Additionally, when addressing the teardown issue, it can be mentioned that in practical applications, one may encounter many sockets in TIME_WAIT or CLOSE_WAIT states. Generally, enabling tcp_tw_reuse and tcp_tw_recycle can speed up the recovery of TIME_WAIT sockets; while a large number of CLOSE_WAIT states may be due to bugs in the code of the passive closure side that do not correctly close the connection.
-
Why Wait for 2MSL: When the Client sends the fourth handshake packet, if the Server does not receive it, it will resend a FIN=1 packet. At this point, the Client is still in the TIME_WAIT state, so it can send a confirmation message again.
If there are many connections, and each time during connection and closure, three-way handshakes and four-way teardowns must be experienced, it is clear that this will lead to poor performance. Therefore, HTTP has a mechanism called keepalive connections, which can maintain the connection even after data transmission, allowing the client to use the recently freed connection directly when it needs to retrieve data again without needing to handshake again.
-
Why Three Handshakes and Two Confirmations?: Why does the client need to send a confirmation again? This is mainly to prevent invalid link request packets from suddenly reaching the server, causing errors. For example: If the client sends a connection request, but due to network or other factors, it does not reach the server within a certain time, the client does not receive confirmation. Because the client will resend the connection request, the three-way handshake establishes a connection with the server, but if the previous request reaches the server, the server will mistakenly think the client has sent a new connection request again and will send a message to the client agreeing to establish a connection. However, the client has already established a connection and will discard this message, and the server will not receive a response and will not establish the connection.
-
Measures When Errors Occur in Three-Way Handshake?: In the first handshake, if A sends SYN and the transmission fails, neither A nor B will request resources, and the connection fails. If multiple SYN connection requests are sent within a certain time, A will only accept the last SYN’s SYN+ACK response, ignoring all other responses, and the extra resources allocated by B will be released.
In the second handshake, if B sends SYN+ACK and the transmission fails, A will not request resources, but B will allocate resources but will not receive A’s ACK, which will be released after a period of time. If B receives multiple SYN requests from A, it will respond with SYN+ACK to all, but A will only acknowledge the earliest SYN response and respond to the last handshake ACK.
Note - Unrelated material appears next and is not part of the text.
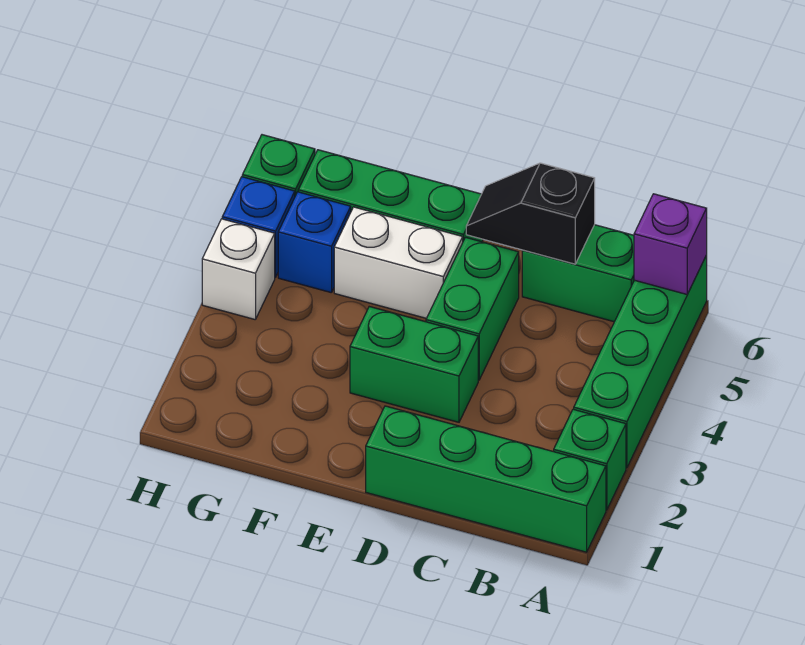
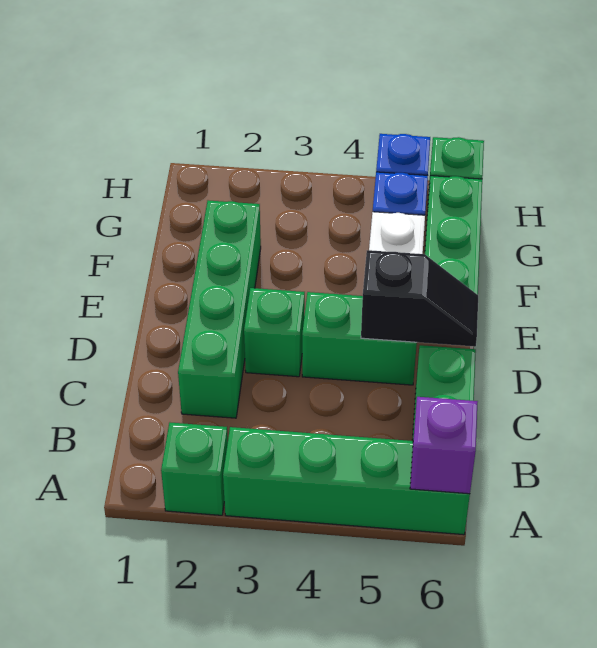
green 1x4 brick [366,406,606,552] -> green 1x4 brick moved to [178,200,261,418]
black 1x2 slope [466,163,595,264] -> black 1x2 slope turned to [361,250,478,347]
green 1x2 brick [350,307,478,422] -> green 1x1 brick [244,288,305,377]
white 1x1 brick [202,219,275,319] -> none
In the third handshake, if the ACK transmission fails, B does not receive the ACK and releases resources, returning RST (reset connection) for A’s subsequent data transmission. In fact, B will repeatedly send SYN+ACK because it did not receive A’s ACK, and the number of times can be set. If A’s ACK is still not received after multiple attempts, resources will be released, and B will return RST for A’s data transmission.